[Supplied data Boundary: Start]
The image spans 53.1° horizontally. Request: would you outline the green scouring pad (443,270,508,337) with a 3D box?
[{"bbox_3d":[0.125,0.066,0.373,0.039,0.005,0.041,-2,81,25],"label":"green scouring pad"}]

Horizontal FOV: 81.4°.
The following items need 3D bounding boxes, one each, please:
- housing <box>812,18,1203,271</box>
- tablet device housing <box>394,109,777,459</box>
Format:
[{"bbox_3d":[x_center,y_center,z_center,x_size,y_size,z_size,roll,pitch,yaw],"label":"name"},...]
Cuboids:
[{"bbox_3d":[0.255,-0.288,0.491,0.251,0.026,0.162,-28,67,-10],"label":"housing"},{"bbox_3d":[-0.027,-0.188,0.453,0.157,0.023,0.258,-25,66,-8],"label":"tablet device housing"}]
[Supplied data Boundary: End]
[Supplied data Boundary: Start]
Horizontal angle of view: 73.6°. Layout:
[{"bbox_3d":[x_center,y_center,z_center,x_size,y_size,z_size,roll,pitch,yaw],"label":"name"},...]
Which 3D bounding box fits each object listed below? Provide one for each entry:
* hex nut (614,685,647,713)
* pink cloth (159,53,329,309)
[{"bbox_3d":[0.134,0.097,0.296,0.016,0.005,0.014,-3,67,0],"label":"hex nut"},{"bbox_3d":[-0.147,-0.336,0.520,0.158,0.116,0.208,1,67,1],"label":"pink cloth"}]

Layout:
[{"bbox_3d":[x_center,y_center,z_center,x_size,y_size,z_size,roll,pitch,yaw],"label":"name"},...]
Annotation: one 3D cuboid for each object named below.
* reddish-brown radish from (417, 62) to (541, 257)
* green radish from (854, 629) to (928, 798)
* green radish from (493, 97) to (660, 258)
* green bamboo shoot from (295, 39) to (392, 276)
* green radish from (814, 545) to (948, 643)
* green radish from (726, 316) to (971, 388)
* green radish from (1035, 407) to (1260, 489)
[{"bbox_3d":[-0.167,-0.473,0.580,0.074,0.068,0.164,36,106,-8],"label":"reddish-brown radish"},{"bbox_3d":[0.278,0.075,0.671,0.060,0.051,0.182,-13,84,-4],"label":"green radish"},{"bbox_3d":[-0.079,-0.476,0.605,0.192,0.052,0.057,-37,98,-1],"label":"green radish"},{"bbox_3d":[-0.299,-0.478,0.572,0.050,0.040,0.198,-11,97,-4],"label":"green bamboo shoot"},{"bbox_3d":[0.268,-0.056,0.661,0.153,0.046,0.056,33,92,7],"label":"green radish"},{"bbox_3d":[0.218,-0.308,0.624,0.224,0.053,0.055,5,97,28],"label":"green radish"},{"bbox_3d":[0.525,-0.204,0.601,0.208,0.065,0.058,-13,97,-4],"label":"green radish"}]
[Supplied data Boundary: End]
[Supplied data Boundary: Start]
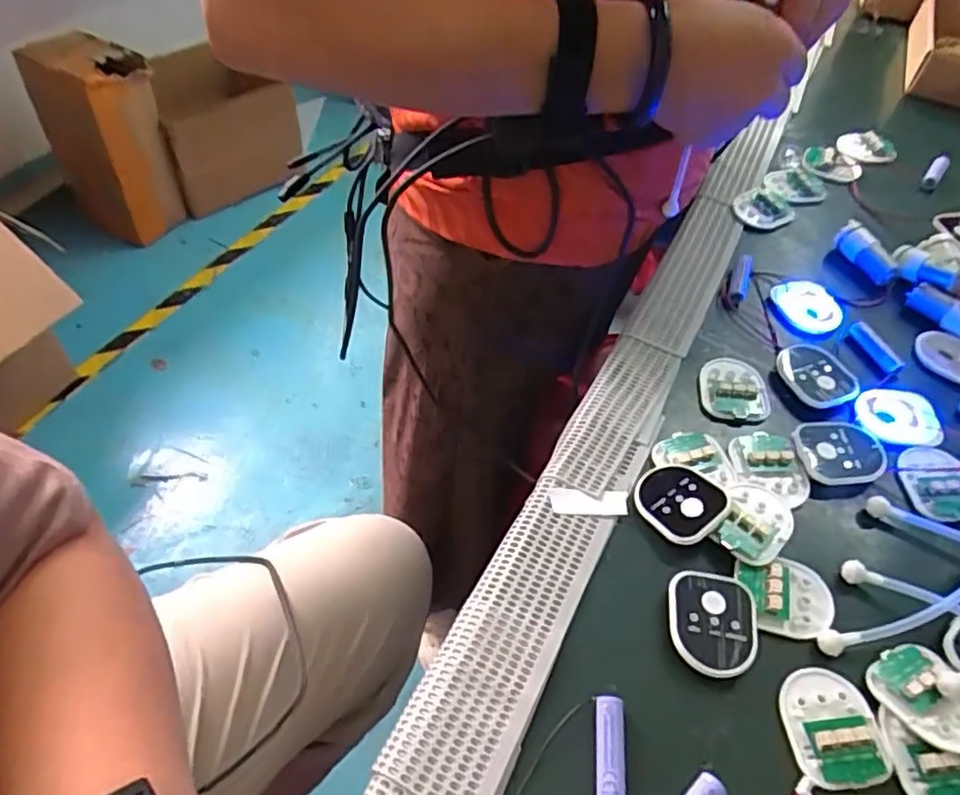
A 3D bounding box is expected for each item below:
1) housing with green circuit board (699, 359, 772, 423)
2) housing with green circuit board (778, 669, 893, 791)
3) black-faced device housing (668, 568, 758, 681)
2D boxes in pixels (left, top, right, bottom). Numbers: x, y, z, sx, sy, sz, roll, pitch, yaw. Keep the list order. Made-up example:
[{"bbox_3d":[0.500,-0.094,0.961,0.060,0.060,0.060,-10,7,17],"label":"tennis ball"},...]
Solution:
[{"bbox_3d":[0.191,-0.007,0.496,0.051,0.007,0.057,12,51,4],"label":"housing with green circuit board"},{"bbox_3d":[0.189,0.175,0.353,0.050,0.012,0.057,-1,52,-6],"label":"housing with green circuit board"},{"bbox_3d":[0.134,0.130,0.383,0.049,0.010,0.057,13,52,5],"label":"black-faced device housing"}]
[Supplied data Boundary: End]
Exercise brief: Once you find the line with "pink cloth (159,53,329,309)" above, print it and every line after it up to and including the line with "to (928, 798)", exactly as written and nothing else.

Response area:
* pink cloth (159,53,329,309)
[{"bbox_3d":[0.134,0.097,0.296,0.016,0.005,0.014,-3,67,0],"label":"hex nut"},{"bbox_3d":[-0.147,-0.336,0.520,0.158,0.116,0.208,1,67,1],"label":"pink cloth"}]

Layout:
[{"bbox_3d":[x_center,y_center,z_center,x_size,y_size,z_size,roll,pitch,yaw],"label":"name"},...]
Annotation: one 3D cuboid for each object named below.
* reddish-brown radish from (417, 62) to (541, 257)
* green radish from (854, 629) to (928, 798)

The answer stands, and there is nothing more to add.